Yusoff & Lehman (2008) detected several potential factors affecting environmental
disclosure practices. ISO 14001 certification was found to have large influence on both
Malaysian and Australian companies‘ voluntary environmental disclosure. ISO 14001
certification provides evidence that companies have control over their operations, commit
to comply with relevant environmental regulations, and more importantly, they are doing
their best to improve their environmental performance. On the other hand, Australian
evidence indicated that companies with high financial performance might disclose more
environmental information. In other words, there is possibly a positive relationship
between environmental disclosures and corporate financial performance.
4. Implications for Vietnam
Since the foundation of the State Securities Commission (SSC) in 1996, Vietnam
stock market has been operating for more than 20 years. According to SSC‘s statistics,
market capitalization in 2017 reached VND3.36 trillion, equivalent to 74.6% of Gross
Domestic Product. Although the level of disclosure of listed companies in Vietnam has
been improved compared to previous years, practices of corporate disclosure in Vietnam
are less extensive and less credible resulted from information asymmetry.

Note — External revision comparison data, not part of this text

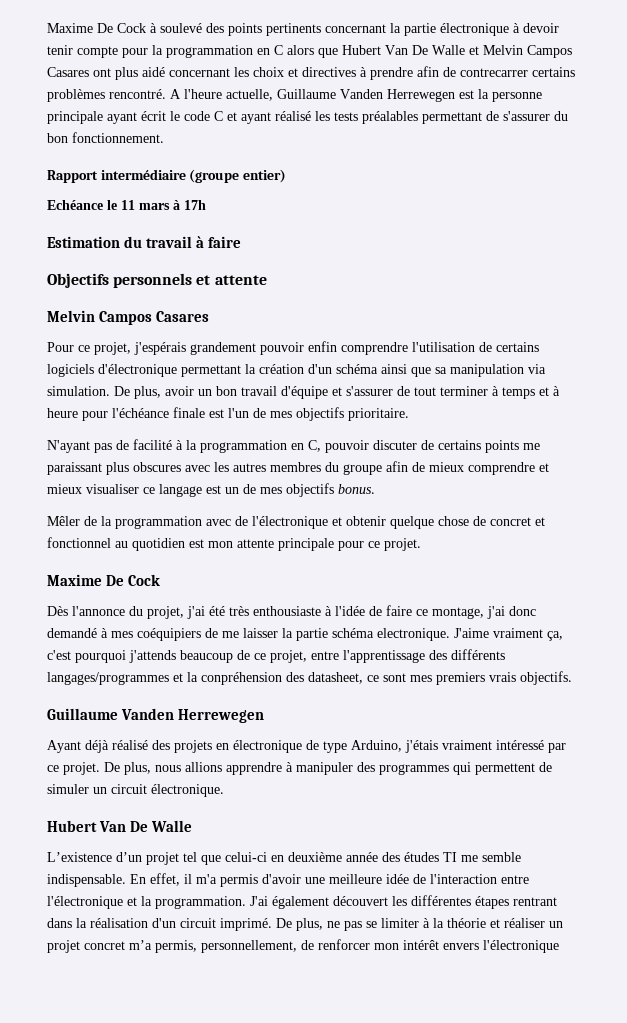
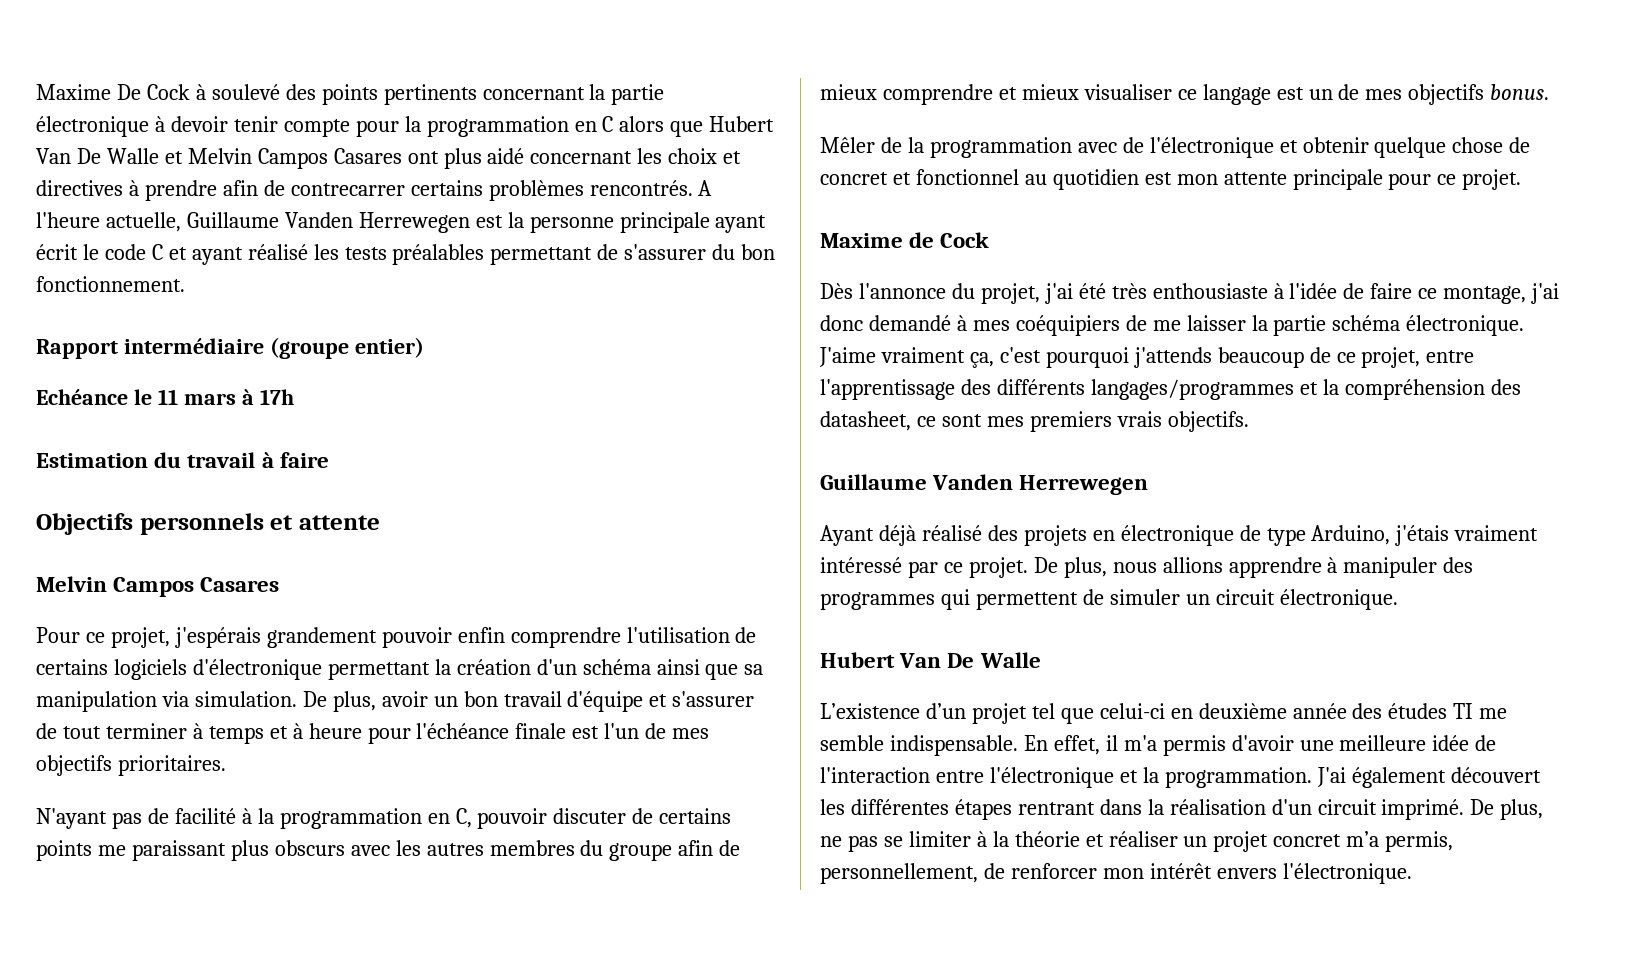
[109,89,166,99] rencontré. -> [589,180,693,196] rencontrés.
[348,408,409,421] prioritaire. -> [117,755,226,776] prioritaires.
[133,462,181,472] obscures -> [274,840,345,856] obscurs
[105,575,124,586] De -> [909,232,935,248] de
[377,628,450,641] electronique. -> [1406,315,1525,336] électronique.
[201,672,282,685] conpréhension -> [1344,379,1485,400] compréhension
[483,940,559,953] l'électronique -> [1282,863,1412,884] l'électronique.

According to a recent survey of Vietstock (2017), only 114 listed companies fully
followed information disclosure requirements on both Hochiminh and Hanoi stock
exchanges, equivalent to 16.69% over the total surveyed 672 companies. Vietstock‘s
survey report in 2017 provides details of common violations of information disclosure
criteria of listed companies on the Vietnamese stock market. First, criterion of disclosing
financial statements was violated by more than 30% of total surveyed companies. Second,
violation rate of disclosing resolutions and meeting minutes of annual general meeting of
shareholders was nearly 30%, and criterion of disclosing managerial reports was violated
by 23%. Finally, violations of other criteria included stocks under control or being warned,
being reminded or sanctioned by State administrative agencies, stock transfer violation.